### Extract
***

StarryNight Execution Layer

Overview

The execution layer in StarryNight defines how modules and pipelines are executed in computing environments. This layer consists of two key components: the execution model, which handles how modules and pipelines are configured and executed in different contexts, and the Snakemake backend, which translates Pipecraft pipelines into concrete, reproducible workflows. Together, these components form the final layer in StarryNight's architecture, turning abstract pipeline definitions into actual running processes.

Purpose

The execution layer serves several critical purposes in the StarryNight architecture:

Execution Preparation - Preparing configured pipelines for runtime
Instantiation - Creating configured module instances
Backend Selection - Choosing appropriate execution backends
Execution Control - Initiating and monitoring pipeline execution
Result Management - Handling outputs and logs
Workflow Translation - Converting Pipecraft pipelines to executable format
Dependency Management - Handling dependencies between pipeline steps
Container Execution - Managing execution of containerized operations
Parallel Processing - Controlling parallel execution of independent steps

This system provides the connection between abstract pipeline definitions and concrete execution in computing environments.

Execution Model

The execution model in the StarryNight execution layer defines how modules and pipelines are run in different contexts, with a particular focus on the notebook workflow.

Notebook Workflow

The typical notebook workflow includes these key steps:

1. Import Components

# Import necessary modules
from starrynight.modules.inventory import GenInvModule
from starrynight.modules.index import GenIndexModule
from starrynight.modules.cp_illum_calc import CPIllumCalcGenLoadDataModule, CPIllumCalcGenCPipeModule
from starrynight.config import DataConfig
from starrynight.experiments.pcp_generic import PCPGenericExperiment
import pipecraft as pc

2. Configure Data Paths

# Set up data paths
workspace_path = "/path/to/workspace"
images_path = "/path/to/images"
scratch_path = "/path/to/scratch"

***

Extracted data entries
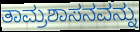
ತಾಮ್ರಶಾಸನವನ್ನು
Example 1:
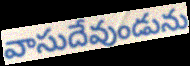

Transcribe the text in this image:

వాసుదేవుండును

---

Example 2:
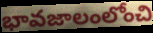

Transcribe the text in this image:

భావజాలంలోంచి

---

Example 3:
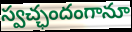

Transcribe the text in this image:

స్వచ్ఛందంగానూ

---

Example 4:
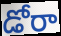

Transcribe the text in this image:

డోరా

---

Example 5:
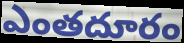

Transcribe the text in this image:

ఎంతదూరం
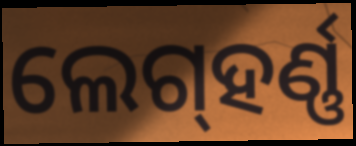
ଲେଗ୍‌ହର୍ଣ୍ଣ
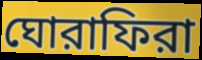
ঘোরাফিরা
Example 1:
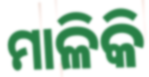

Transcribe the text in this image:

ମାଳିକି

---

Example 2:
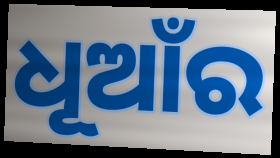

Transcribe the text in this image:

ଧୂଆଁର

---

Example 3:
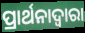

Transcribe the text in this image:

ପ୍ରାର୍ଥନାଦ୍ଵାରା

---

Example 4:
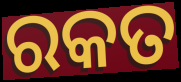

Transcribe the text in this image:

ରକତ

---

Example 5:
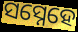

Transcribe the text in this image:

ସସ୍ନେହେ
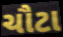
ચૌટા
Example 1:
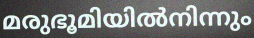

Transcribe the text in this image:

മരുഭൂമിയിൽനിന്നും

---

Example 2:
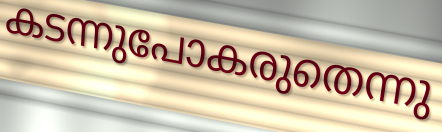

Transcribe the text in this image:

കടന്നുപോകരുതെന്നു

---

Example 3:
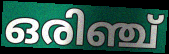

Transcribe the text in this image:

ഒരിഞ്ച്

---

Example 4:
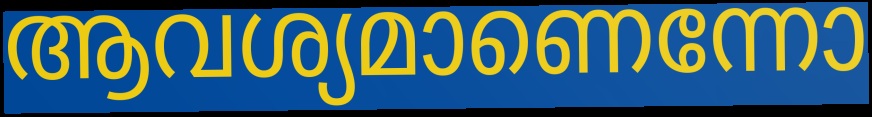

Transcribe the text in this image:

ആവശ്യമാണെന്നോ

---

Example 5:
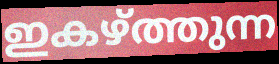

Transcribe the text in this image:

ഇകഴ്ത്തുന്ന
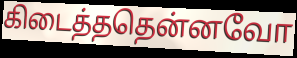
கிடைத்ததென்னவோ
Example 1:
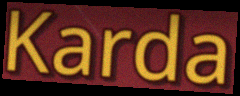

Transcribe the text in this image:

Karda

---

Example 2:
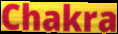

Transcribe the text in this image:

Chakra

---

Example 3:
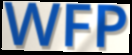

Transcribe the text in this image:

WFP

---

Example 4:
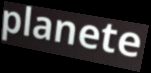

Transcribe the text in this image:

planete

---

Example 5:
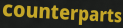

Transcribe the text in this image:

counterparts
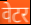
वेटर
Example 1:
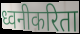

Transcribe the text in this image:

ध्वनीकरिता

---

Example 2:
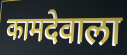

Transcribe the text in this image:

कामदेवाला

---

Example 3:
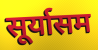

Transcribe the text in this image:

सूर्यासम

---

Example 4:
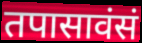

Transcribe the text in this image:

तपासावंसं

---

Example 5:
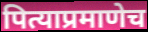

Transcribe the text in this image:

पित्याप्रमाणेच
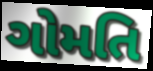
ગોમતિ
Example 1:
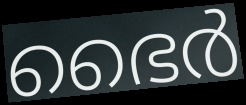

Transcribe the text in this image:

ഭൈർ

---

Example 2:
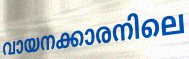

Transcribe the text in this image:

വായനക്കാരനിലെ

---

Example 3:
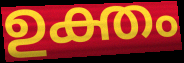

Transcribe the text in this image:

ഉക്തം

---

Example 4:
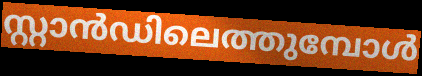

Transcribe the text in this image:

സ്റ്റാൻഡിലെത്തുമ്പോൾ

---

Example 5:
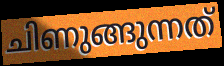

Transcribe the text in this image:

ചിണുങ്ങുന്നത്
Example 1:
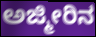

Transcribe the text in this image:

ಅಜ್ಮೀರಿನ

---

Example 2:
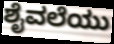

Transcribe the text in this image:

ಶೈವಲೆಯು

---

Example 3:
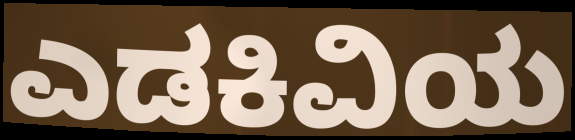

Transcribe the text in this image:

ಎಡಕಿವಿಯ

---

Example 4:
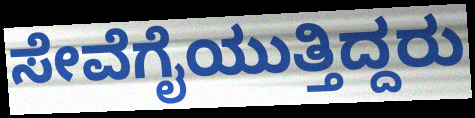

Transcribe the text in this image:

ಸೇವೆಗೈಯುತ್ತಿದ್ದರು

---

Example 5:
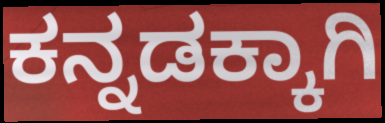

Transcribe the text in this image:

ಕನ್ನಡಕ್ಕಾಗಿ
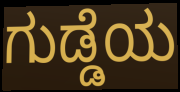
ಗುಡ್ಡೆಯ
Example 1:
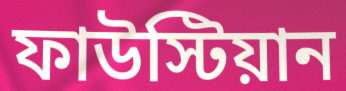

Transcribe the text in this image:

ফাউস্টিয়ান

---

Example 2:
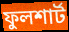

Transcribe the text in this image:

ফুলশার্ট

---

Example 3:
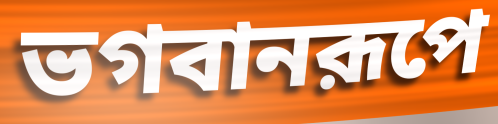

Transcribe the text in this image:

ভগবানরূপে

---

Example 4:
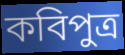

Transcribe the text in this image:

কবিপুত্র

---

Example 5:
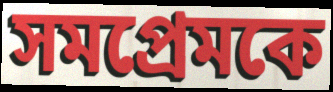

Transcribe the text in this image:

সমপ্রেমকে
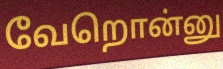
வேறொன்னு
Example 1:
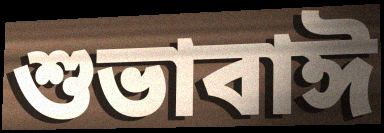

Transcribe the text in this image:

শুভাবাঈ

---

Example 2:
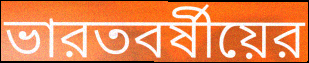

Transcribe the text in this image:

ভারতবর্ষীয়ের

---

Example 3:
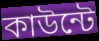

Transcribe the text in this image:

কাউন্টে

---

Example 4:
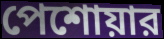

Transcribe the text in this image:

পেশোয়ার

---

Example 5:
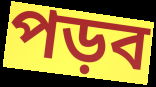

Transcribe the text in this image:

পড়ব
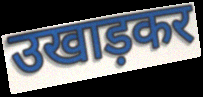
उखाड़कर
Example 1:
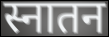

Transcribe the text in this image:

***

### To be done
Pick up the StarryNight execution layer text after its last line and continue writing it. These entries have no connection to the StarryNight execution layer text.

### Answer to this task
# Create data config
data_config = DataConfig(
    workspace_path=workspace_path,
    images_path=images_path,
    scratch_path=scratch_path
)

3. Configure Backend

# Configure Snakemake backend
backend_config = pc.SnakemakeBackendConfig(
    use_opentelemetry=False,  # Disable telemetry for notebook
    print_exec=True           # Print execution details
)

# Create backend instance
exec_backend = pc.SnakemakeBackend(backend_config)

Module Configuration and Execution

The execution model handles how modules are configured and run:

# Create and run index module
gen_index_mod = GenIndexModule(data_config)
exec_backend.run(
    gen_index_mod.pipeline,
    config=backend_config,
    working_dir=data_config.scratch_path / "runs" / "index"
)

# Configure experiment
pcp_init_config = {
    "nuclear_channel": "DAPI",
    "cell_channel": "CellMask",
    "mito_channel": "MitoTracker",
    "barcode_csv_path": "/path/to/barcodes.csv",
    "image_overlap_percentage": 10
}

# Create configured experiment
pcp_experiment = PCPGenericExperiment.from_index(
    index_path=data_config.workspace_path / "index.yaml",
    init_config=pcp_init_config
)

# Create and run pipeline module
illum_load_data_mod = CPIllumCalcGenLoadDataModule(
    data_config=data_config,
    experiment=pcp_experiment
)

exec_backend.run(
    illum_load_data_mod.pipeline,
    config=backend_config,
    working_dir=data_config.scratch_path / "runs" / "illum_load_data"
)

Backend Selection

The execution system uses backend implementations in Pipecraft. Currently, StarryNight primarily uses the Snakemake backend, configured with options such as:

Telemetry Settings - Whether to use OpenTelemetry for logging
Output Settings - How to display execution information
Resource Settings - CPU, memory, and other resource limits

Execution Artifacts

When a pipeline is executed, several artifacts are generated:

Compiled Workflow

The compiled workflow (e.g., Snakefile) contains the full definition of the operations to be performed. This file includes rules for each operation, input/output specifications, container configuration, and command-line instructions.

Execution Logs

The execution logs capture the entire execution process, including command outputs, errors, and runtime information. These logs provide a complete record of execution for troubleshooting and auditing.

Results

The results of the execution are stored in configured output locations, as defined in the module specifications.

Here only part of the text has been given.